Lambda Labs, by offering on-premises workstations that can allow companies to train their AI models locally rather than in the cloud, is well-positioned to benefit from the rising tide of these kinds of workloads.

There are a few key reasons why companies would move their training on-premise vs. keeping it in the cloud, particularly as models improve and the need for compute ramps up further: cost, security, and big data.

Cost: Companies with stable, long-term compute needs might find that investing in on-premises infrastructure leads to lower total cost of ownership compared to continually renting cloud resources. This is particularly relevant for organizations that can efficiently manage and utilize their hardware over time.

Security: On-premises solutions can also provide businesses with control over their data, helping them meet stringent compliance requirements and data sovereignty laws by ensuring that sensitive data does not leave the company's premises.

Big data: When training AI models, it's often necessary to use large datasets of images, text, or audio files—so large that transferring them to a cloud-based environment for training can result in significant data transfer costs, also known as egress fees. These fees can add up quickly, especially when transferring large datasets, making it expensive to train AI models in the cloud.
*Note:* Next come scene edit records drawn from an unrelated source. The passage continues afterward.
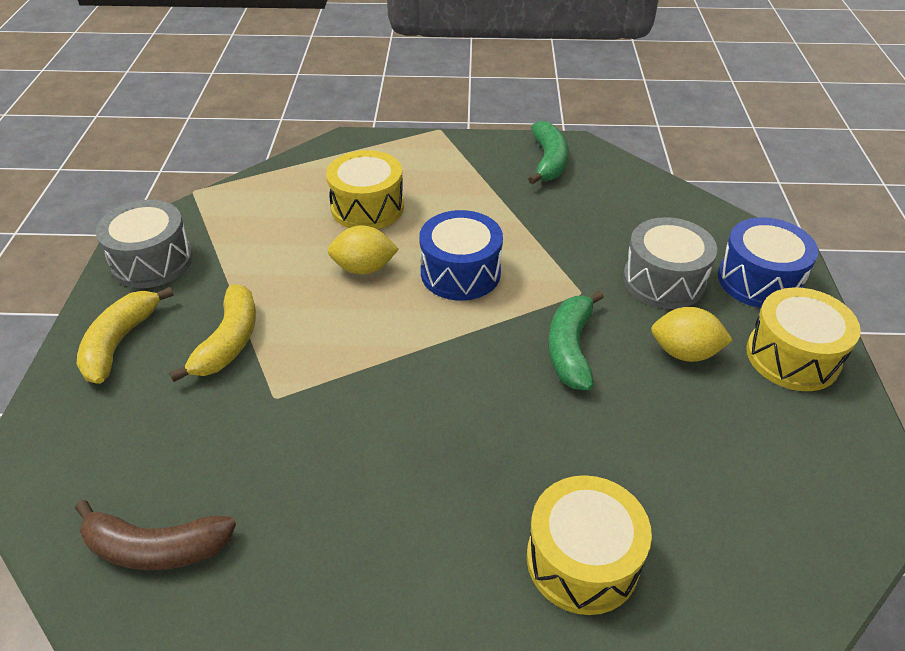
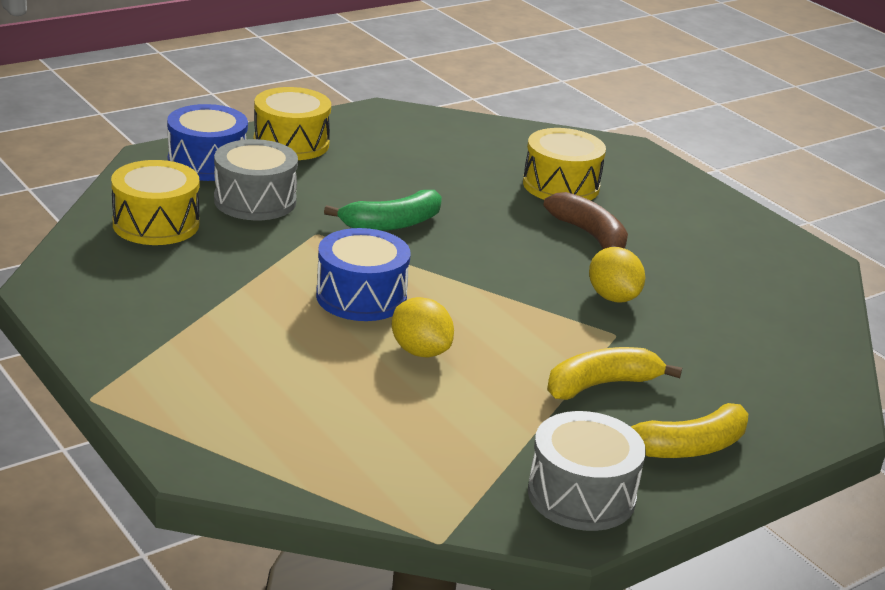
camera: 130 degrees left, 15 degrees down
(156, 548) = (777, 326): brown banana -> brown banana (590, 235)
(367, 207) = (321, 388): yellow drum -> yellow drum (156, 224)
(548, 161) = (101, 298): green banana -> none
(684, 352) = (337, 180): yellow lemon -> yellow lemon (613, 297)

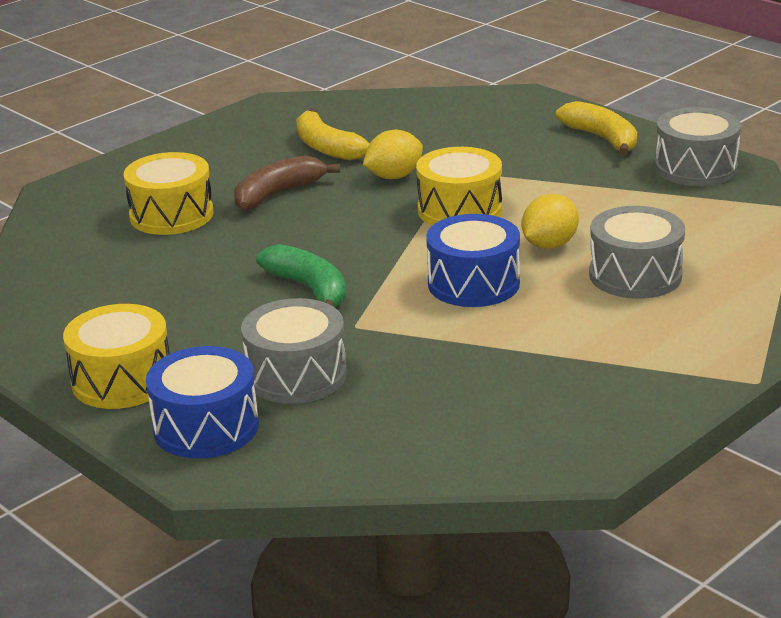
camera: 95 degrees left, 0 degrees up
(156, 224) = (391, 426): yellow drum -> yellow drum (459, 210)
(330, 384) = (635, 275): none -> grey drum
(601, 385) = (542, 171): yellow banana -> yellow banana (326, 147)

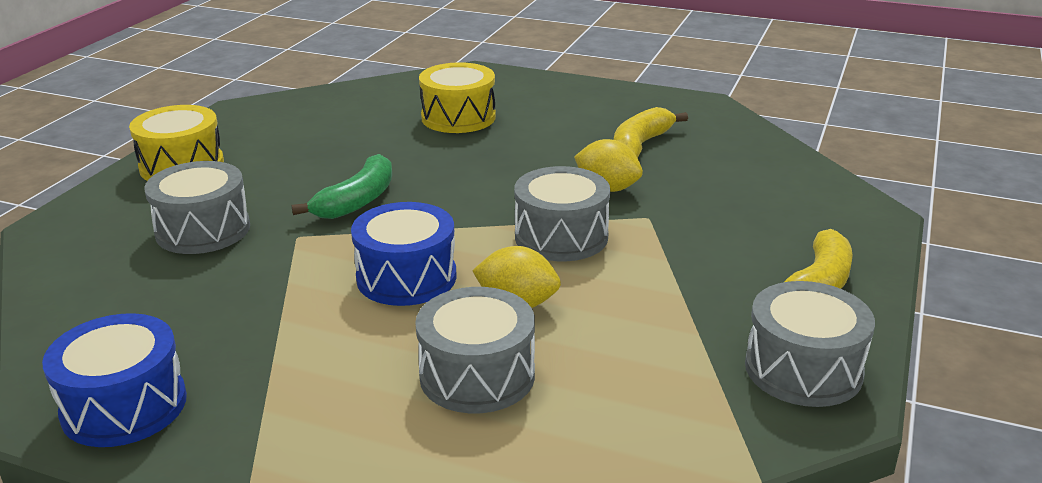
camera: 65 degrees right, 0 degrees up
(206, 427) = (114, 213): blue drum -> blue drum (124, 406)
(278, 194) = (528, 147): brown banana -> none
(459, 210) = (561, 237): yellow drum -> grey drum

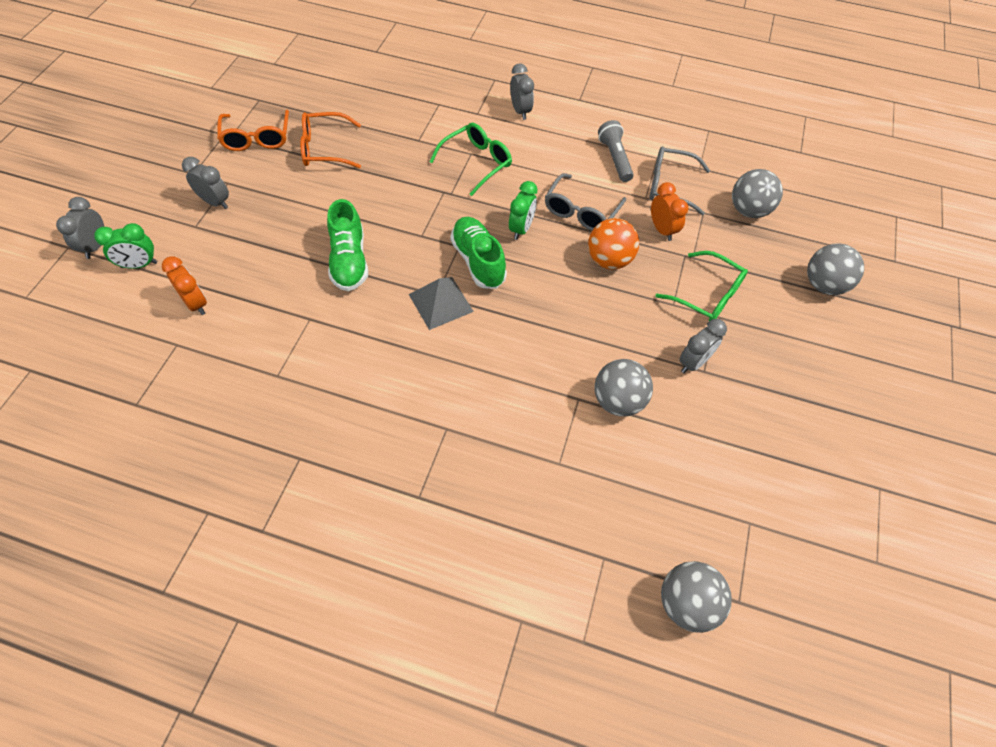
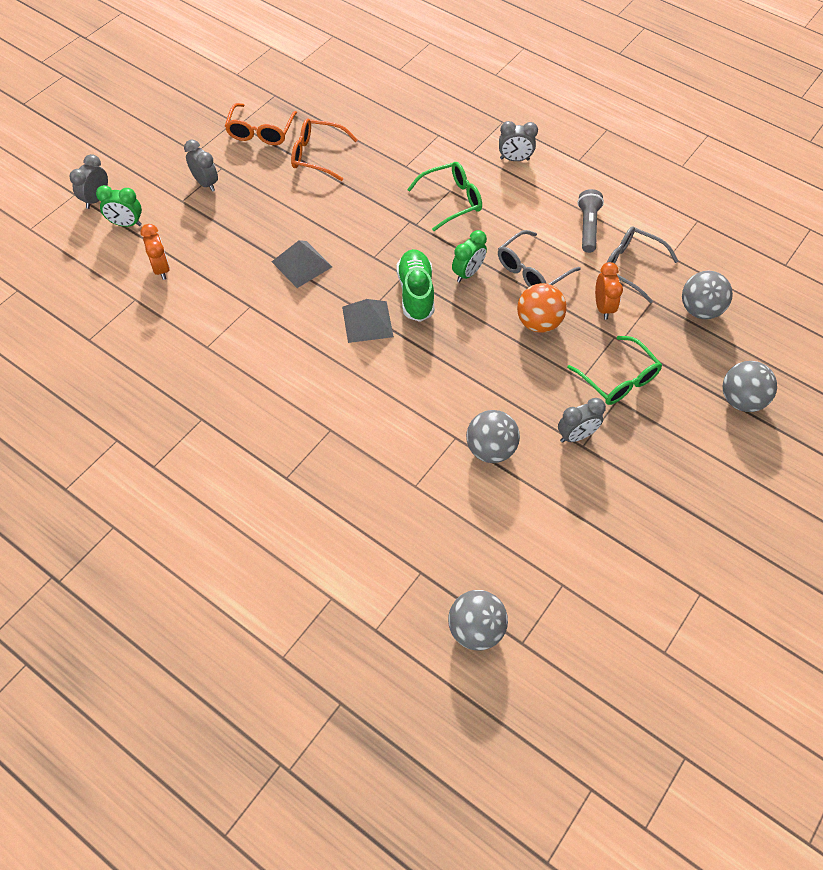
camera: 20 degrees right, 0 degrees up
(349, 261) = (301, 264): green shoe -> grey pyramid
(520, 111) = (514, 159): grey clock -> grey clock turned 90 degrees clockwise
By keeping the data on-premises, organizations can avoid the costs associated with transferring data to and from the cloud.

Infrastructure Build-Out

Lambda is aggressively expanding its owned data center footprint, both to increase capacity and to reduce long-term reliance on third-party leased space. This buildout includes a 24MW AI Factory in Kansas City, expected to launch in early 2026, that will house 10,000+ NVIDIA GPUs with the potential to scale to 100MW+. A partnership with EdgeConneX will add 30+ MW of high-density infrastructure across a 23MW single-tenant Chicago site and an Atlanta facility (both targeted for readiness in 2026), adding meaningful owned capacity ahead of anticipated demand growth.